May 25-30. Most people who engage in self-improvement use the word growth. I've never felt like I'm getting bigger in any way. Instead, I almost feel like I'm getting smaller. I have all these bad habits, physical, mental, emotional, that are spreading me out too much, and as I clean them up, my sense of being me becomes more streamlined.

Someone commented on my piano video, that I should use my thumbs more. The thumb reaches farther and hits harder than any other finger, so of course I should use it, and I do have one spread-out chord that I'm working on. But in general I'm putting off using the thumb because it gives me too many options. The trick to improvisation is constraint, and there are still things I want to do inside the tight space of eight fingers on four notes.

Yesterday I had an obvious insight: To make a chore fun, add creativity. Stretching is good for me, but to buy a book about stretches, and go through it doing them, that's a chore. Going to a class where someone tells me how to stretch, also a chore. But making up stretches on the fly, that's fun!

Matt mentions acting teacher Michael Chekhov and his concept of the "ideal center". Basically, you imagine a place in the center of your chest, and use that to tune into your body, so that your movements come spontaneously from your subconscious instead of from your head. Of course I tried this and completely failed. But then I thought, when I'm doing improvisational stretching, where do those movements come from? The best I can explain it is that my head has a deck of cards with various movements that I've already practiced, and deals them at random to my body, and then if my body likes something, I keep doing it. It's the same thing when I'm playing piano, or dancing. My body never feels like it's moving on its own.

There is one thing I do, where my subconscious mind pulls stuff out of a hat that my conscious mind could never come up with. Of course it's writing. I started reading before I was three years old, and it's not unusual for me to spend an hour a day running words through my head figuring out how to arrange them.

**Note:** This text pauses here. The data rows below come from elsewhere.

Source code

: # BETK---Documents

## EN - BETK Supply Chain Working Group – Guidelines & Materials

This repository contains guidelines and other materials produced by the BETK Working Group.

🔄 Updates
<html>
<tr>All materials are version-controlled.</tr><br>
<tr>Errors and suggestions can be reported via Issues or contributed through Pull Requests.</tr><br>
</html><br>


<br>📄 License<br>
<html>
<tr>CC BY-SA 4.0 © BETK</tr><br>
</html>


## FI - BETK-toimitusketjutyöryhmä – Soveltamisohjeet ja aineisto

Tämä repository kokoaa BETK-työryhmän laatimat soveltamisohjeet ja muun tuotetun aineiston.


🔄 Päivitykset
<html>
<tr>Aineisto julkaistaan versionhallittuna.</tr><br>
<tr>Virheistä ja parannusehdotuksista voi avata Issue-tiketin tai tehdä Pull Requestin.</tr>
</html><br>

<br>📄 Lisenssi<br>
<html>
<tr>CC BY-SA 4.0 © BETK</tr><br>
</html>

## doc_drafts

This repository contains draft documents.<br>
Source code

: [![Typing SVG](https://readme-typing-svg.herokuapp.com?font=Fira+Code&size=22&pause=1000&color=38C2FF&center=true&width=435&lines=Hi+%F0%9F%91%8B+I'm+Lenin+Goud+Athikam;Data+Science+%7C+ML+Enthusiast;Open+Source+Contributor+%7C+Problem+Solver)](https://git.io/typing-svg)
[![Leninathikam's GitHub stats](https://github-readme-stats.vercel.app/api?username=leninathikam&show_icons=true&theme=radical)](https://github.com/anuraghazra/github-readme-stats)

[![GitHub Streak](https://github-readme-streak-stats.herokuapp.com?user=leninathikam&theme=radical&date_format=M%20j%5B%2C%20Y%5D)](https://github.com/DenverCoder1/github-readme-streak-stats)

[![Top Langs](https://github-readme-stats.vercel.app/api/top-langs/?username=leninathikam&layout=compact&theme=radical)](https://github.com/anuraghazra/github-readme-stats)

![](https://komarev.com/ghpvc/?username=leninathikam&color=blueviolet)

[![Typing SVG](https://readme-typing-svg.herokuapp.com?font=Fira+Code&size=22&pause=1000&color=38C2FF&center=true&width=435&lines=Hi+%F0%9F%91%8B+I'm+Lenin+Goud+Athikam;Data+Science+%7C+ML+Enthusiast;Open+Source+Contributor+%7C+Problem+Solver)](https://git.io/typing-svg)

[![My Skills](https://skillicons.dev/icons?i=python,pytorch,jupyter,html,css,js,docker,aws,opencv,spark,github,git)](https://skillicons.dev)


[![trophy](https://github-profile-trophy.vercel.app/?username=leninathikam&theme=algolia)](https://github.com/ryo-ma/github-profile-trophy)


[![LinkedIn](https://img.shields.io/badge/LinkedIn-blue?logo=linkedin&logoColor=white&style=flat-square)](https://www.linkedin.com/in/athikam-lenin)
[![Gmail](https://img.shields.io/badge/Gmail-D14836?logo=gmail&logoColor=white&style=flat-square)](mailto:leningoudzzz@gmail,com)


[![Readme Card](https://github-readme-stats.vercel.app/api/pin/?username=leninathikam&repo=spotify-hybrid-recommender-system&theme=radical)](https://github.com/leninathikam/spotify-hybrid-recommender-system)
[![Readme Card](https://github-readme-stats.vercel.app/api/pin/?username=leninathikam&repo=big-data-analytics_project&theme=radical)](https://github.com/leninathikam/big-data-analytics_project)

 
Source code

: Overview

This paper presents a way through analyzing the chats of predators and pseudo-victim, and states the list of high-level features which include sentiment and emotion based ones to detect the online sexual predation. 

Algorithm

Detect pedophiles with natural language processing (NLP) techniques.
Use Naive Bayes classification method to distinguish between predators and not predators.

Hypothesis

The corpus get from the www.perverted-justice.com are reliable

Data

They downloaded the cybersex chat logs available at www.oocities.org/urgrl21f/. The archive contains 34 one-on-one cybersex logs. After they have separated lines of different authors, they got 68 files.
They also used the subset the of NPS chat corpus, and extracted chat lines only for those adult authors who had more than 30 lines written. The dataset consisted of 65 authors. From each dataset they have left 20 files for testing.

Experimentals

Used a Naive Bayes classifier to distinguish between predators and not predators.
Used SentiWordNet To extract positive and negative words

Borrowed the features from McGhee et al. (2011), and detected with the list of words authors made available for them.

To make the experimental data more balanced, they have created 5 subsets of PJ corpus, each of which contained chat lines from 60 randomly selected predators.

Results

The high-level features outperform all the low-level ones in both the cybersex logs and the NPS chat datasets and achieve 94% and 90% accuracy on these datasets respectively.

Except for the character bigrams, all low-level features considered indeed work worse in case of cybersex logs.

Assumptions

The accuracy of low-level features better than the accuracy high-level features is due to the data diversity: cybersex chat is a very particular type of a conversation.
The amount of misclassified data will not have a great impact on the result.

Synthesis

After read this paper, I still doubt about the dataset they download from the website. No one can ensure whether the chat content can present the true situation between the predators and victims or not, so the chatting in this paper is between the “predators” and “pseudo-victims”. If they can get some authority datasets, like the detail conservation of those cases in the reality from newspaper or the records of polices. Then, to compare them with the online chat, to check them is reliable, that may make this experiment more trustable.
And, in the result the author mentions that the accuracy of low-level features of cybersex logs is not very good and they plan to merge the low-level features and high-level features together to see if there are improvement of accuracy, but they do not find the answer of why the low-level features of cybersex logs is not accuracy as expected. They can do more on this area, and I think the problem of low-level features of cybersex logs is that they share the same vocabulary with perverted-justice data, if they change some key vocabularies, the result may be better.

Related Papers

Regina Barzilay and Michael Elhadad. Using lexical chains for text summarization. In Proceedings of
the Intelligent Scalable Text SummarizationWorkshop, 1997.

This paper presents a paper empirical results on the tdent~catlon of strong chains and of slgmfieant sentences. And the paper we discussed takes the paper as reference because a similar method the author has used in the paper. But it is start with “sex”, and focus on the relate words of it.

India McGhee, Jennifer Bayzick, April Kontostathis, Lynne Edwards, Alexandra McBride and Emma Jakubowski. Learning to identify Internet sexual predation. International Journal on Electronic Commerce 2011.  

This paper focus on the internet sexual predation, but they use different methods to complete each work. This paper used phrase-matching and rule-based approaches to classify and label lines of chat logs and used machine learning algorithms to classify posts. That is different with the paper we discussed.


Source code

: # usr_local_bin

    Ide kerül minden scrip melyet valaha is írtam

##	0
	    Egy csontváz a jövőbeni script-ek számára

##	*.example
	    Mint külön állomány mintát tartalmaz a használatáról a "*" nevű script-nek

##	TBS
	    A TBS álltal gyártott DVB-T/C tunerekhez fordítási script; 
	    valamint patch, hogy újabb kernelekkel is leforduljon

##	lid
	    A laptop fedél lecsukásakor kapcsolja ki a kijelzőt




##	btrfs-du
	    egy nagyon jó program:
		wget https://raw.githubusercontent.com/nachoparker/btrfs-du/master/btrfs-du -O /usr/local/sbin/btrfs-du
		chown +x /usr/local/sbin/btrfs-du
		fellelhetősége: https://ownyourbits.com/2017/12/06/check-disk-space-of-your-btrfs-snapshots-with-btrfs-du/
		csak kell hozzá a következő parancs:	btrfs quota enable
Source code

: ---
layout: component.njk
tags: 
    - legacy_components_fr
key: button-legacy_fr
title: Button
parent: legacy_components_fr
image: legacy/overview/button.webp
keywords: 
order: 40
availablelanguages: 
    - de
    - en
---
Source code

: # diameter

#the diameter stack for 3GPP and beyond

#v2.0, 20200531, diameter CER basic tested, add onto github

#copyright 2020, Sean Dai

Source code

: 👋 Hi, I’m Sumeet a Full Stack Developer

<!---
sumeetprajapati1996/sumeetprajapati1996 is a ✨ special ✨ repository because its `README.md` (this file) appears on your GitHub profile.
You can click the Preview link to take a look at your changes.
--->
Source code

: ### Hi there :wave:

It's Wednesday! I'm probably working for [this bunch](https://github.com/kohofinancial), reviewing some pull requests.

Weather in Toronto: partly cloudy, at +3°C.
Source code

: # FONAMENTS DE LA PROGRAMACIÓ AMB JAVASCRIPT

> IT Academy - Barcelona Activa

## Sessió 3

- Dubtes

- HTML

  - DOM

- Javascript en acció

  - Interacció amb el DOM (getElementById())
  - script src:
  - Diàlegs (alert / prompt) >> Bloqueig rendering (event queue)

There's a popular belief, maybe just in America, that a simple psychological trick, something like "just let go", will unlock your intuitive superpowers. I think that's mostly backwards. First, you have to grind through the details of actually getting good at something, and then channeling the subconscious is almost inevitable.

One bit of advice on changing habits. The first habit you have to change is getting mad at things that are wrong. "Inner peace" sounds like a cliche about the goal, when really it's an instruction about the process: The voices inside you have to be nice to each other.